Analysis: The amount demanded in the notice had to correspond to the amount actually payable on the date of presentation of the cheque. Where part-payment had already been made before issuance of notice, omission to refer to such payment rendered the demand vague and omnibus. A notice that calls upon the drawer to pay more than the principal amount due does not satisfy the mandatory requirement of Section 138(b), because the notice must enable the drawer to make payment of the amount covered by the cheque as legally due.
Conclusion: The notice was held to be invalid, and the finding of acquittal on that ground was sustained.
Issue (ii): Whether the accused had rebutted the statutory presumptions arising under Sections 138 and 139 of the Negotiable Instruments Act, 1881.

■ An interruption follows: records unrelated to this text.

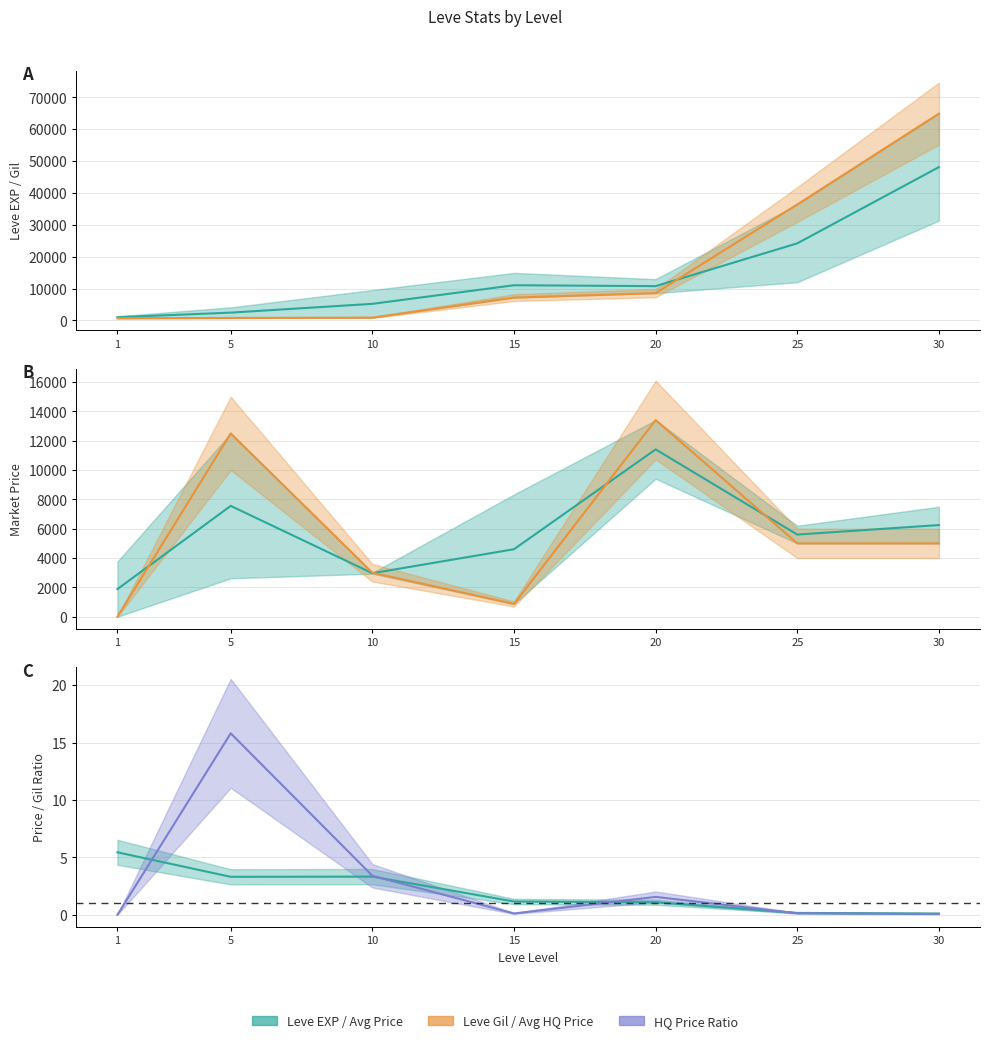

How many intersections are there between currentAveragePriceHQ and Leve EXP?

4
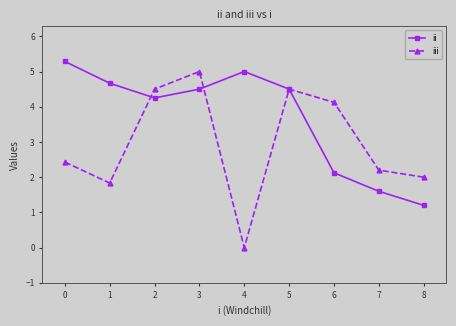

How many interior local valleys does the ii series have?

1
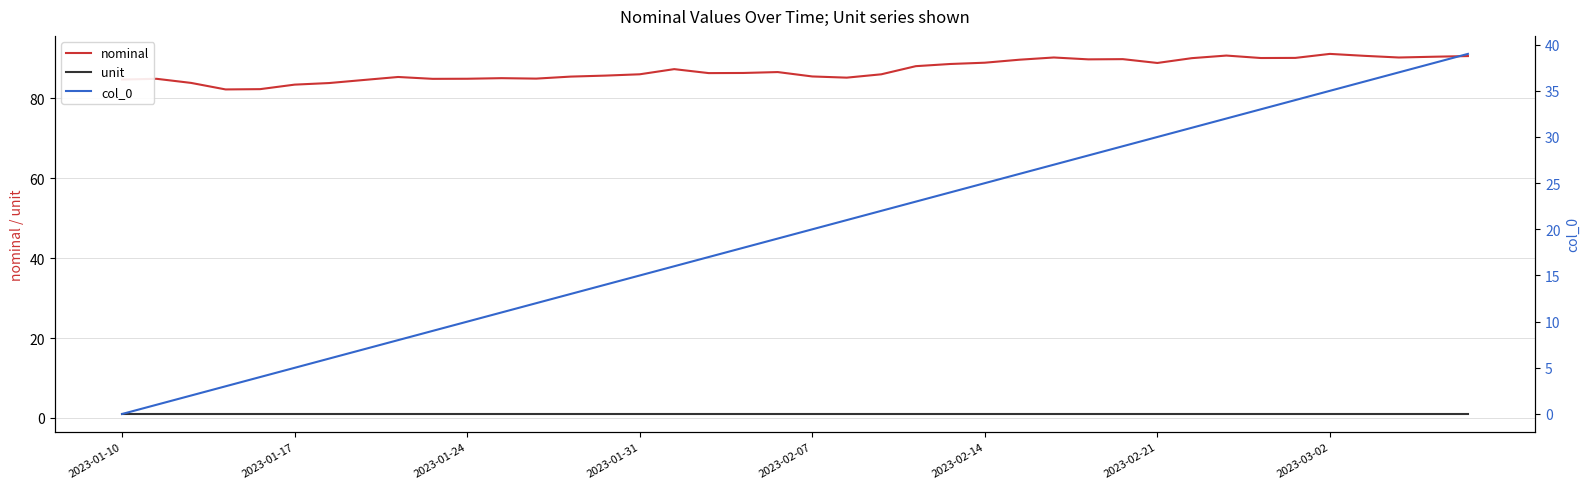

Reading left to right, list all the values displayed in this chart.

nominal: 84.7	84.9	83.8	82.2	82.3	83.4	83.8	84.6	85.3	84.9	84.9	85.0	84.9	85.4	85.7	86.0	87.3	86.3	86.3	86.6	85.5	85.2	86.0	88.0	88.6	88.9	89.6	90.2	89.7	89.8	88.8	90.0	90.7	90.1	90.1	91.1	90.6	90.2	90.4	90.6
unit: 1.0	1.0	1.0	1.0	1.0	1.0	1.0	1.0	1.0	1.0	1.0	1.0	1.0	1.0	1.0	1.0	1.0	1.0	1.0	1.0	1.0	1.0	1.0	1.0	1.0	1.0	1.0	1.0	1.0	1.0	1.0	1.0	1.0	1.0	1.0	1.0	1.0	1.0	1.0	1.0
col_0: 0.0	1.0	2.0	3.0	4.0	5.0	6.0	7.0	8.0	9.0	10.0	11.0	12.0	13.0	14.0	15.0	16.0	17.0	18.0	19.0	20.0	21.0	22.0	23.0	24.0	25.0	26.0	27.0	28.0	29.0	30.0	31.0	32.0	33.0	34.0	35.0	36.0	37.0	38.0	39.0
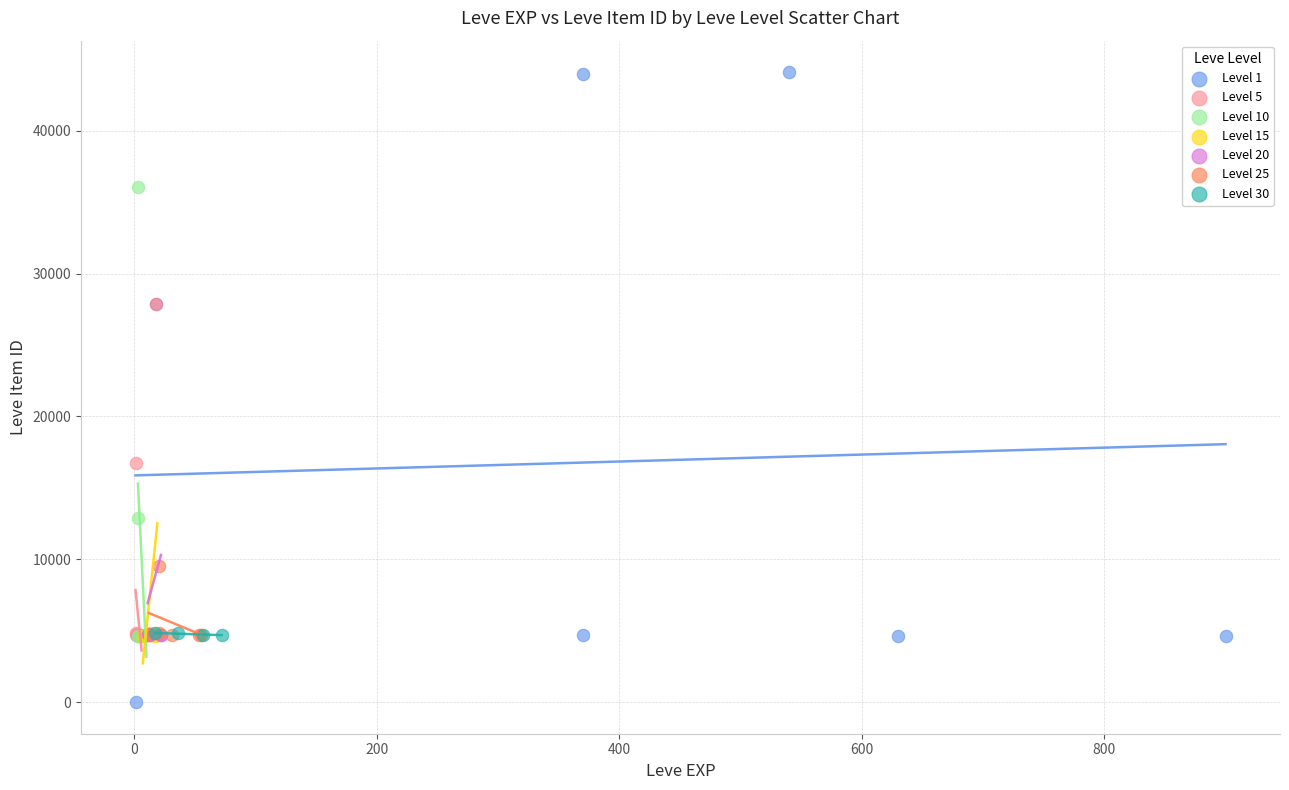

What are all the series names shown in the legend?

Level 1, Level 5, Level 10, Level 15, Level 20, Level 25, Level 30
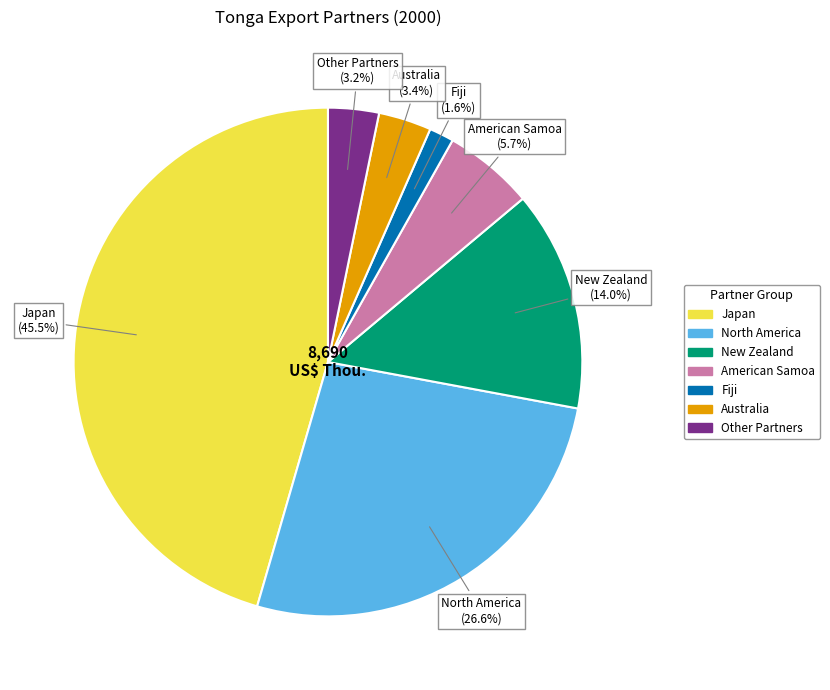

Count the number of slices in the pie.

7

Analysis: Once execution of the cheque was established, the statutory presumption operated in favour of the complainant that the cheque was issued for a legally enforceable debt. The accused was required to rebut that presumption on a preponderance of probabilities. On the record, the part-payments admitted by the complainant, the nature of the transaction, and the failure to establish a legally recoverable amount corresponding to the notice and cheque led the Court to accept the defence as sufficiently probable. In an appeal against acquittal in a cheque dishonour case, interference was warranted only where the trial court's view was perverse or fundamentally erroneous.
Conclusion: The presumption stood rebutted to the extent necessary, and the acquittal was not disturbed.
Final Conclusion: The appeal challenging acquittal failed. The conviction case under Section 138 did not survive, and the respondent retained the benefit of the trial court's acquittal.
Ratio Decidendi: In a prosecution under Section 138 of the Negotiable Instruments Act, 1881, a notice demanding payment must reflect the legally recoverable amount due at the relevant time, and the drawer may rebut the statutory presumption by showing, on a preponderance of probabilities, that no such enforceable liability subsisted for the amount demanded.